Tâches à réaliser ▸
a) D'après le texte sur le piratage de mangas, combien de fois plus de trafic les sites illégaux reçoivent-ils chaque mois que les sites légaux, selon Yun J. Inada ?
b) Reproduisez s'il vous plaît, tel qu'il figure dans le texte sur le piratage de mangas, le passage qui s'ouvre sur les mots contenant « Cependant, les sites » et se ferme sur « effectuée par SimilarWeb. ».

Document ▸
++++++++++

Cependant, les sites illégaux cartonnent dans le sillage de cet engouement populaire. «Il n’y a jamais eu autant de piratage qu’aujourd’hui dans le manga», prévient Yun J. Inada, directeur de contenus de la plateforme de lecture de mangas en ligne Mangas.io. En 2020, le fondateur de cette société, Romain Régnier, alertait dans un article du Figaro que «sur 400 millions de chapitres de mangas lus chaque année, plus de la moitié l’est de façon illégale». Quatre ans plus tard, Yun J. Inada évalue que «chaque mois, il y a environ quarante-cinq fois plus de trafic sur des sites illégaux que légaux». Cette affirmation est basée sur la compilation des trafics web des plateformes légales et pirates, effectuée par SimilarWeb.
L’important trafic généré par le piratage se regroupe sur seulement quelques sites, qui génèrent des millions de visites par mois. «Leurs fondateurs ont des connaissances techniques très poussées, explique Bruno Pham. Ils sont très organisés et difficiles à combattre. Ce n’est pas anodin et ça dépasse la logique du simple fan qui partage une œuvre parce qu’il est passionné. Les sites les plus importants intègrent des pubs, souvent reliées à des contenus pornographiques, pour faire de l’argent.»

++++++++++

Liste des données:
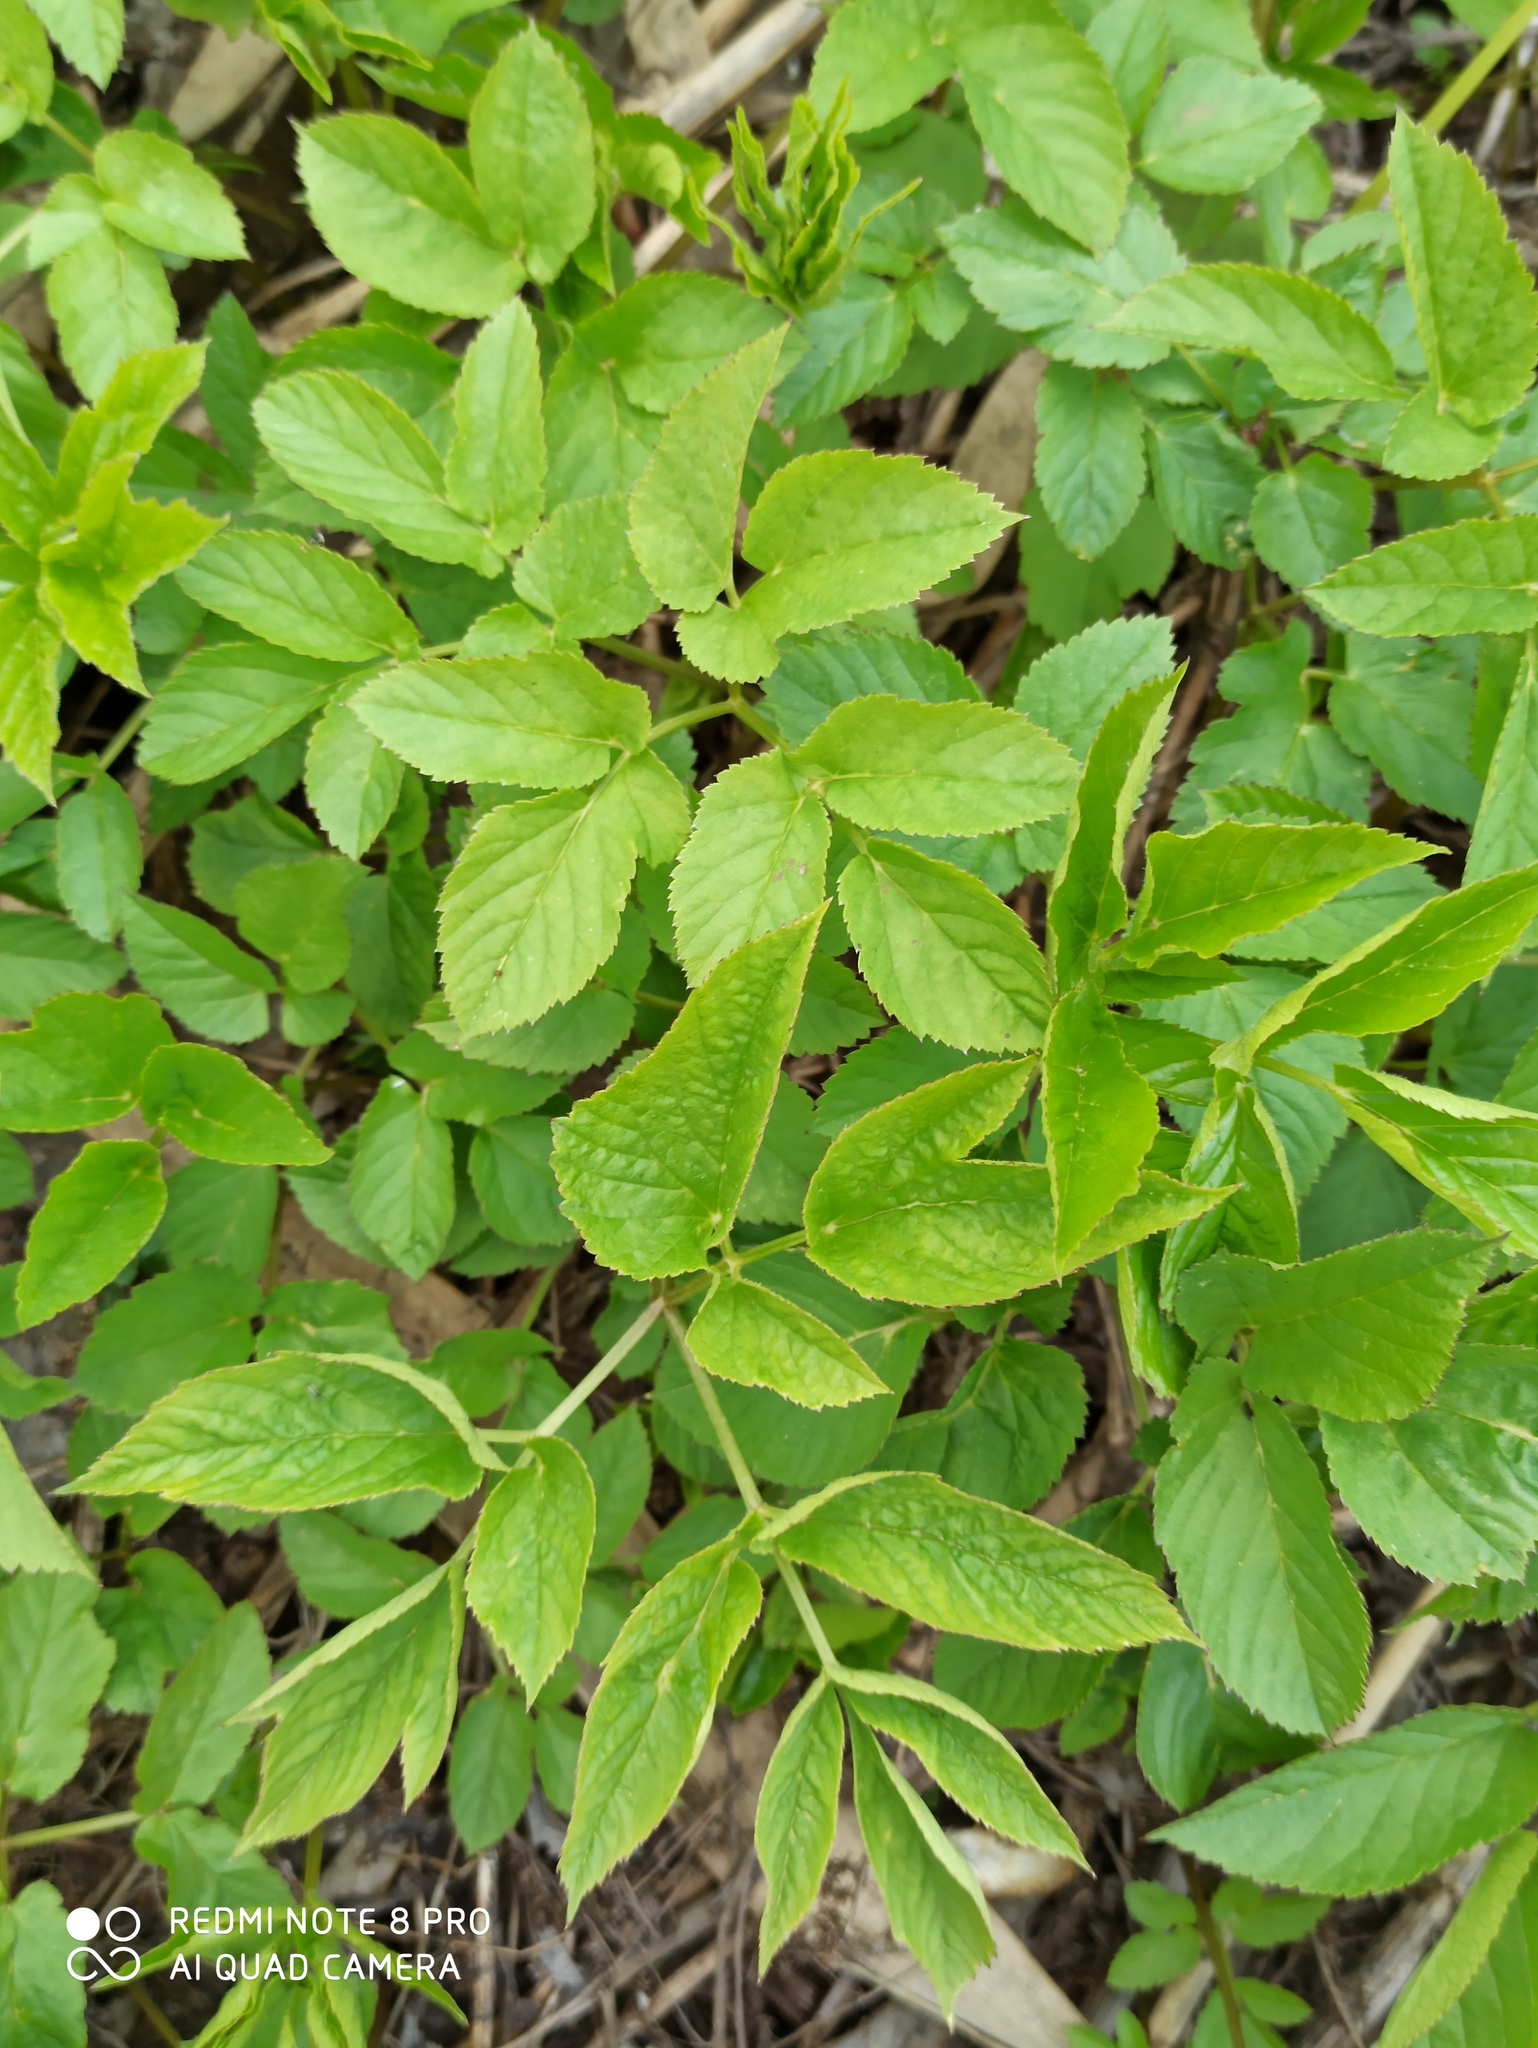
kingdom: Plantae
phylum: Tracheophyta
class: Magnoliopsida
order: Apiales
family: Apiaceae
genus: Aegopodium
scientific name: Aegopodium podagraria
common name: Ground-elder
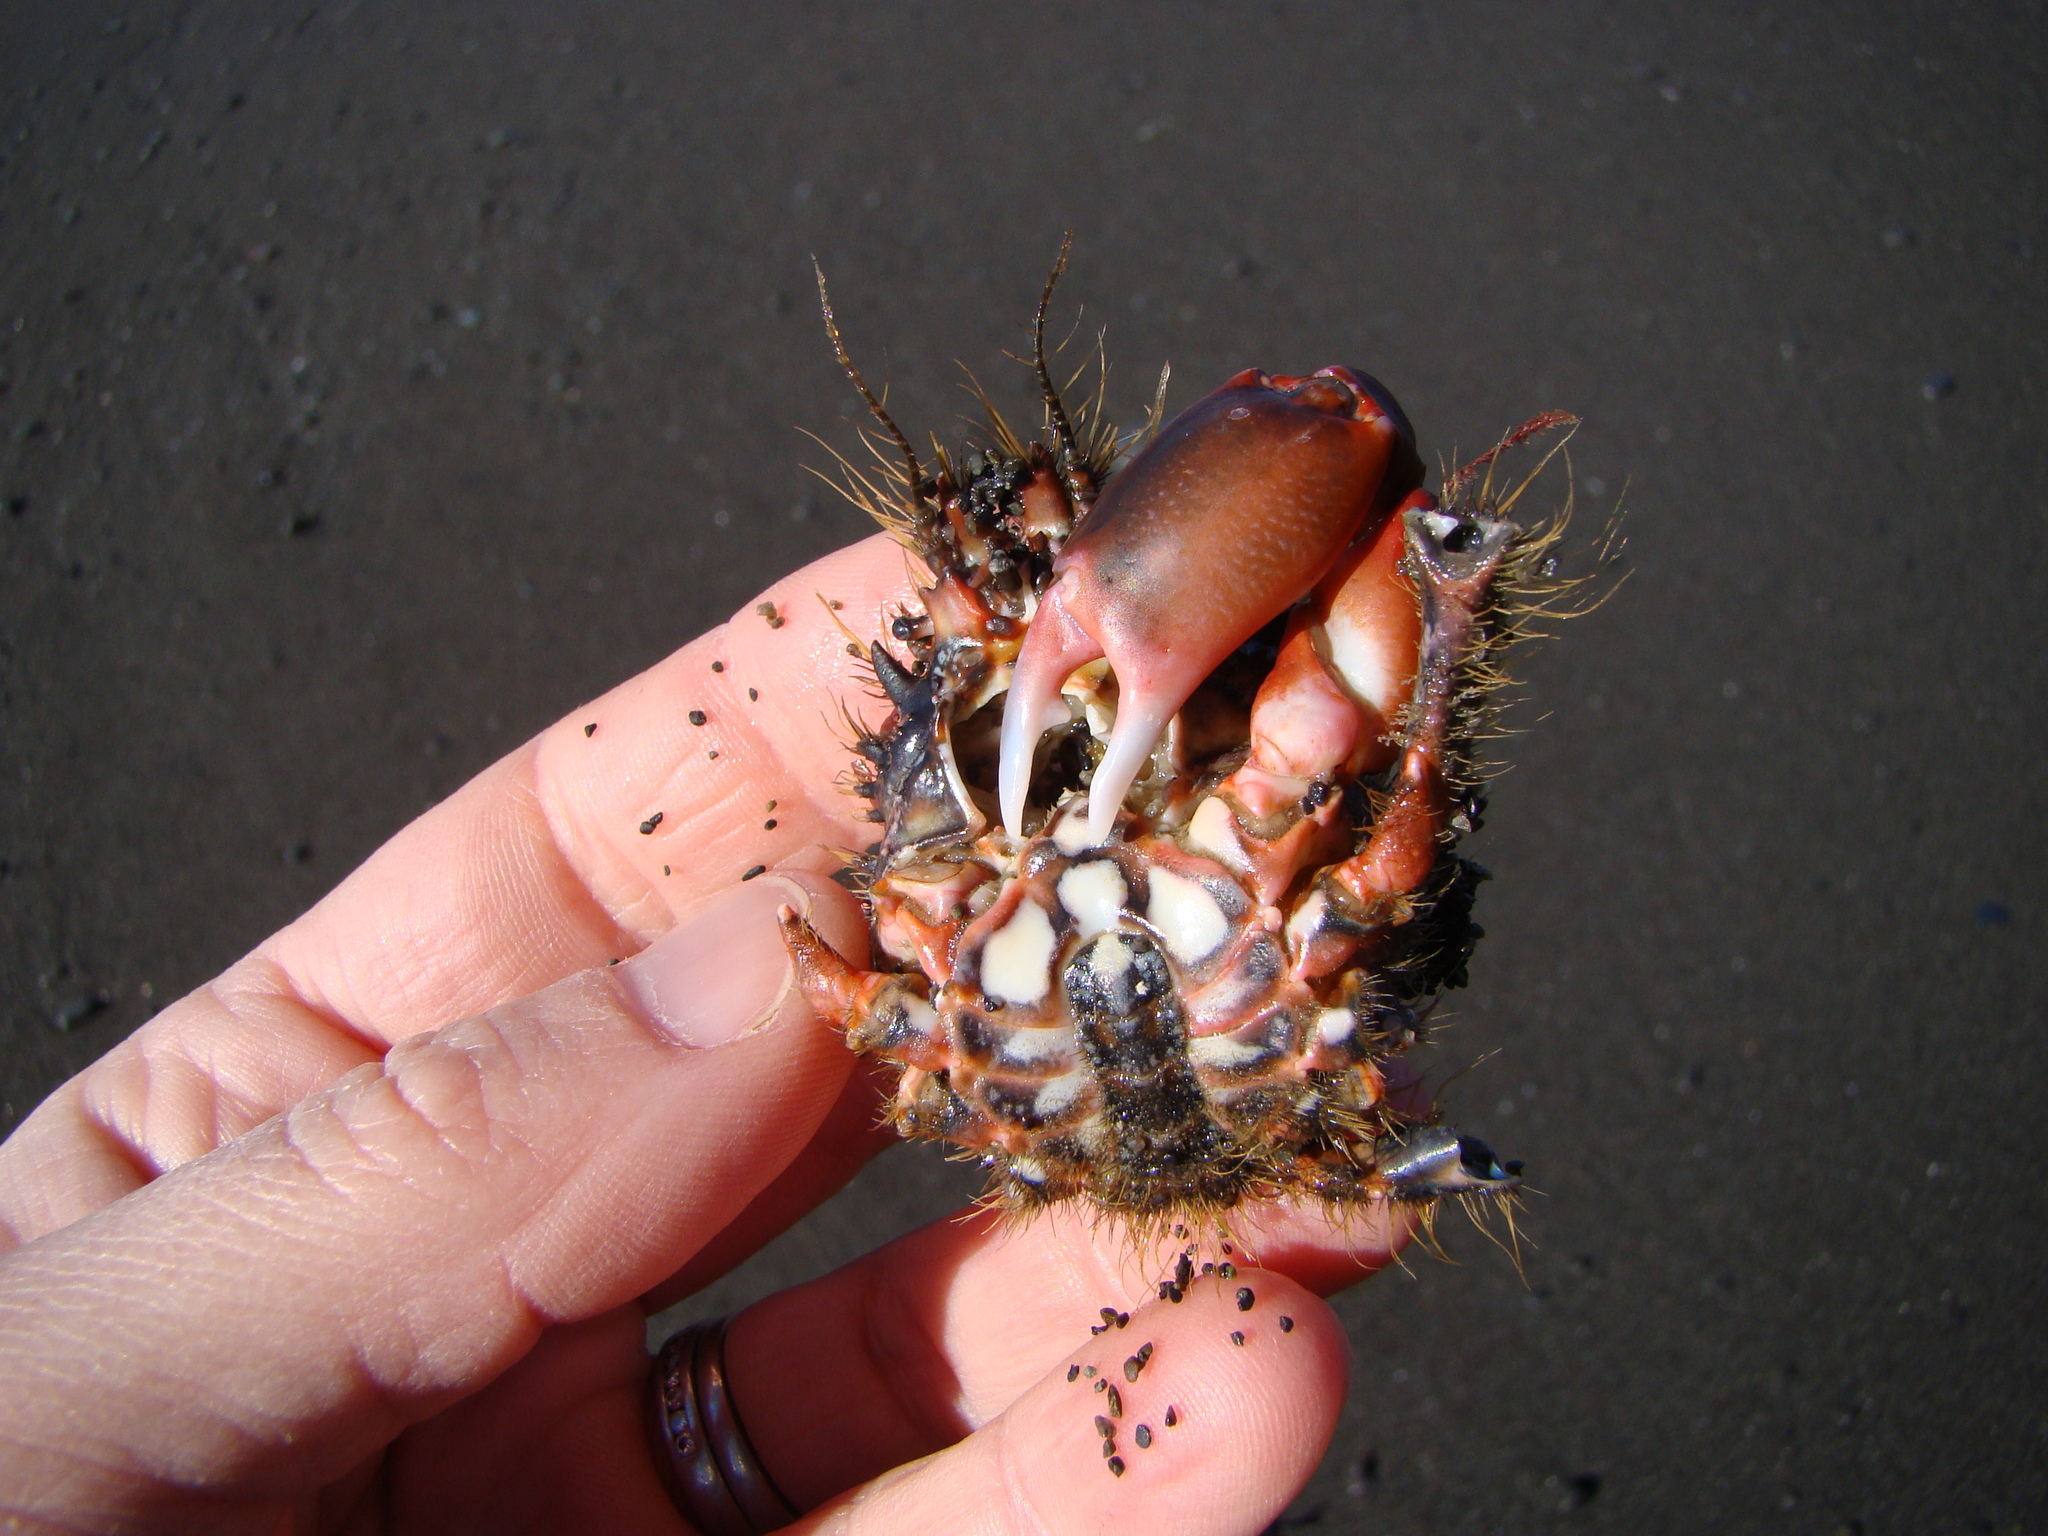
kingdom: Animalia
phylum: Arthropoda
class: Malacostraca
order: Decapoda
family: Majidae
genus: Notomithrax
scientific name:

++++++++++

Réponses par tâche ▸
a) Environ quarante-cinq fois plus.

b)
Cependant, les sites illégaux cartonnent dans le sillage de cet engouement populaire. «Il n’y a jamais eu autant de piratage qu’aujourd’hui dans le manga», prévient Yun J. Inada, directeur de contenus de la plateforme de lecture de mangas en ligne Mangas.io. En 2020, le fondateur de cette société, Romain Régnier, alertait dans un article du Figaro que «sur 400 millions de chapitres de mangas lus chaque année, plus de la moitié l’est de façon illégale». Quatre ans plus tard, Yun J. Inada évalue que «chaque mois, il y a environ quarante-cinq fois plus de trafic sur des sites illégaux que légaux». Cette affirmation est basée sur la compilation des trafics web des plateformes légales et pirates, effectuée par SimilarWeb.